右各店のうち大曲店の案内図につき、(1)の地図と(2)の地図とを対比すると、前記一、1、(6)記載の(1)の地図の道路及び目標物等の選択、記載方法と前記三、1、(3)記載の(2)の地図のそれとは相当程度類似していること、(1)の地図が「オートステージ」平成八年三月号に掲載され(2)の地図が「月刊カールック」平成八年四月号に掲載されたこと等を考慮すると、被告が(1)の地図を模倣して(2)の地図を作製した疑いを生ずる。

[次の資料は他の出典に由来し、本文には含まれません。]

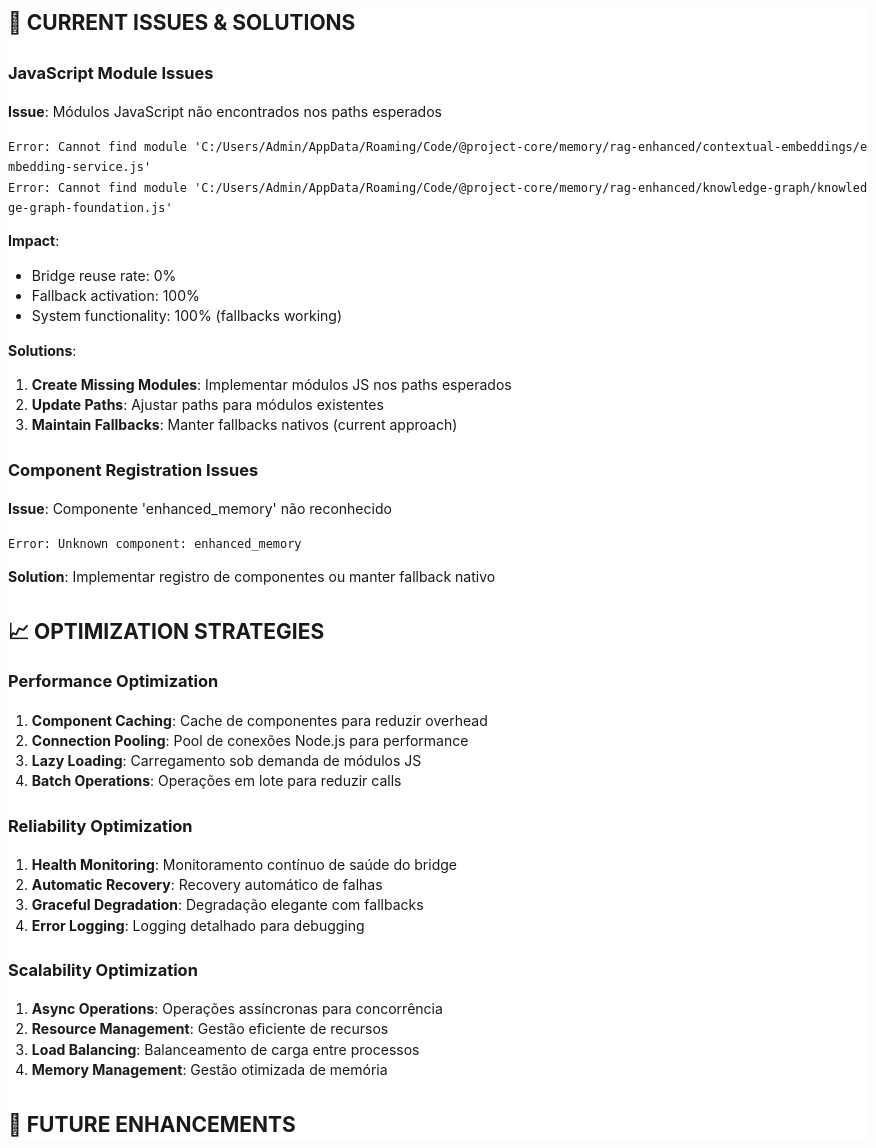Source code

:## 🚧 CURRENT ISSUES & SOLUTIONS

### **JavaScript Module Issues**
**Issue**: Módulos JavaScript não encontrados nos paths esperados
```
Error: Cannot find module 'C:/Users/Admin/AppData/Roaming/Code/@project-core/memory/rag-enhanced/contextual-embeddings/embedding-service.js'
Error: Cannot find module 'C:/Users/Admin/AppData/Roaming/Code/@project-core/memory/rag-enhanced/knowledge-graph/knowledge-graph-foundation.js'
```

**Impact**: 
- Bridge reuse rate: 0%
- Fallback activation: 100%
- System functionality: 100% (fallbacks working)

**Solutions**:
1. **Create Missing Modules**: Implementar módulos JS nos paths esperados
2. **Update Paths**: Ajustar paths para módulos existentes
3. **Maintain Fallbacks**: Manter fallbacks nativos (current approach)

### **Component Registration Issues**
**Issue**: Componente 'enhanced_memory' não reconhecido
```
Error: Unknown component: enhanced_memory
```

**Solution**: Implementar registro de componentes ou manter fallback nativo

## 📈 OPTIMIZATION STRATEGIES

### **Performance Optimization**
1. **Component Caching**: Cache de componentes para reduzir overhead
2. **Connection Pooling**: Pool de conexões Node.js para performance
3. **Lazy Loading**: Carregamento sob demanda de módulos JS
4. **Batch Operations**: Operações em lote para reduzir calls

### **Reliability Optimization**
1. **Health Monitoring**: Monitoramento contínuo de saúde do bridge
2. **Automatic Recovery**: Recovery automático de falhas
3. **Graceful Degradation**: Degradação elegante com fallbacks
4. **Error Logging**: Logging detalhado para debugging

### **Scalability Optimization**
1. **Async Operations**: Operações assíncronas para concorrência
2. **Resource Management**: Gestão eficiente de recursos
3. **Load Balancing**: Balanceamento de carga entre processos
4. **Memory Management**: Gestão otimizada de memória

## 🔮 FUTURE ENHANCEMENTS
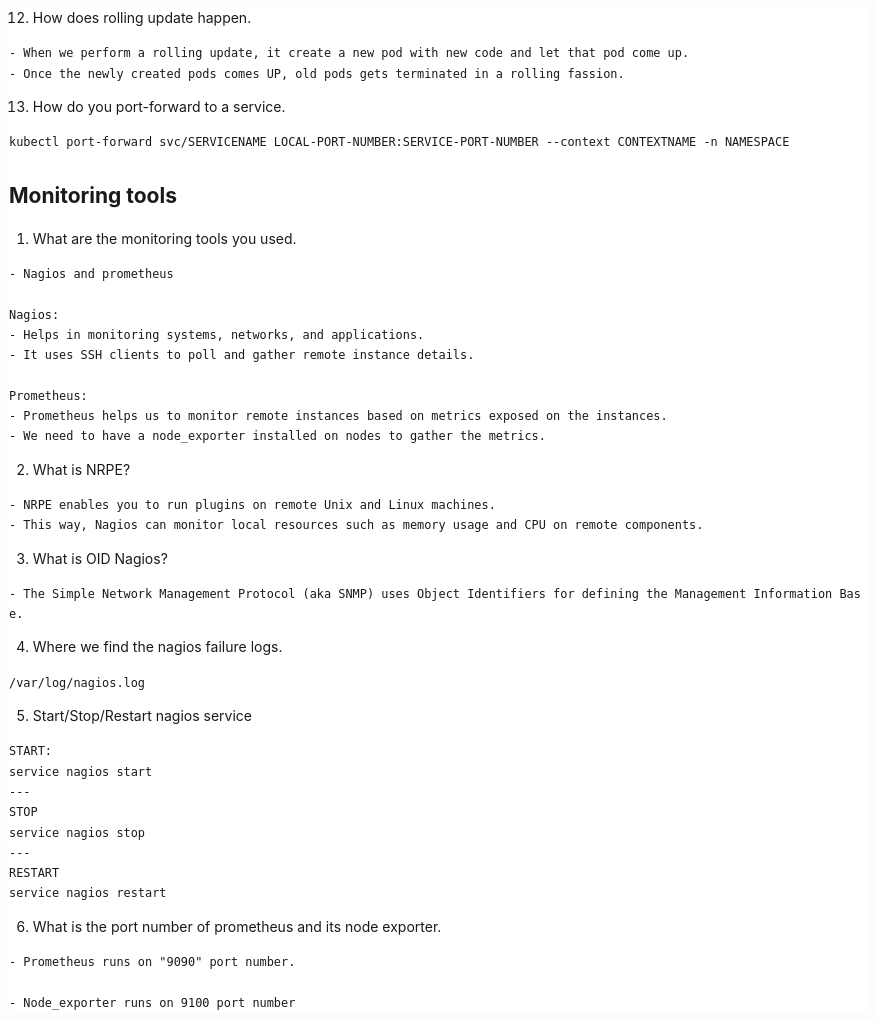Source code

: 12. How does rolling update happen.
```aidl
- When we perform a rolling update, it create a new pod with new code and let that pod come up.
- Once the newly created pods comes UP, old pods gets terminated in a rolling fassion.
```

13. How do you port-forward to a service.
```aidl
kubectl port-forward svc/SERVICENAME LOCAL-PORT-NUMBER:SERVICE-PORT-NUMBER --context CONTEXTNAME -n NAMESPACE 
```
## Monitoring tools
1. What are the monitoring tools you used.
```aidl
- Nagios and prometheus

Nagios:
- Helps in monitoring systems, networks, and applications.
- It uses SSH clients to poll and gather remote instance details.

Prometheus:
- Prometheus helps us to monitor remote instances based on metrics exposed on the instances.
- We need to have a node_exporter installed on nodes to gather the metrics.
```

2. What is NRPE?
```
- NRPE enables you to run plugins on remote Unix and Linux machines. 
- This way, Nagios can monitor local resources such as memory usage and CPU on remote components.
```
3. What is OID Nagios?
```
- The Simple Network Management Protocol (aka SNMP) uses Object Identifiers for defining the Management Information Base.
```

4. Where we find the nagios failure logs.
```aidl
/var/log/nagios.log
```

5. Start/Stop/Restart nagios service
```aidl
START:
service nagios start
---
STOP 
service nagios stop
---
RESTART
service nagios restart
```

6. What is the port number of prometheus and its node exporter.
```aidl
- Prometheus runs on "9090" port number.
 
- Node_exporter runs on 9100 port number
```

元来、右各店舗の案内図は、道路、目標物等を記載して店舗の所在場所を示すものであるから、作製者が異なったとしても、ある程度類似のものとなることは避けられないところである。このことは、アンフィニ秋田が平成六年七月七日付、同月一六日付及び同年八月二〇日付の秋田さきがけ新聞に掲載した広告中の右大曲店の案内図には大曲店の表示の他に国道一〇五号線、国道一三号線、至市内、至秋田、至本荘、至横手、デンコードー、ガソリンスタンド及びメイクの記載がある(乙一三の1ないし3)ことを認めることができるのであって、右は原告作製の(1)の地図の右大曲店の案内図の記載と大同小異であることから明らかである。また、被告が「月刊カールック」平成七年一一月号に右大曲店の案内図を掲載したのに対し、原告は「オートステージ」平成八年三月号に右大曲店の案内図を掲載した(「オートステージ」平成七年六月号に右大曲店の案内図は掲載されていない。)こと(甲一の3、五の2、一〇の3)を認めることができる。
以上によれば、被告が(2)の地図のうち、アンフィニ秋田の大曲店の案内図を「月刊カールック」に掲載したことによって、原告の(1)の地図の著作権を侵害したとはいえないというべきである。
四 結論
以上のとおり、原告の請求は理由がない。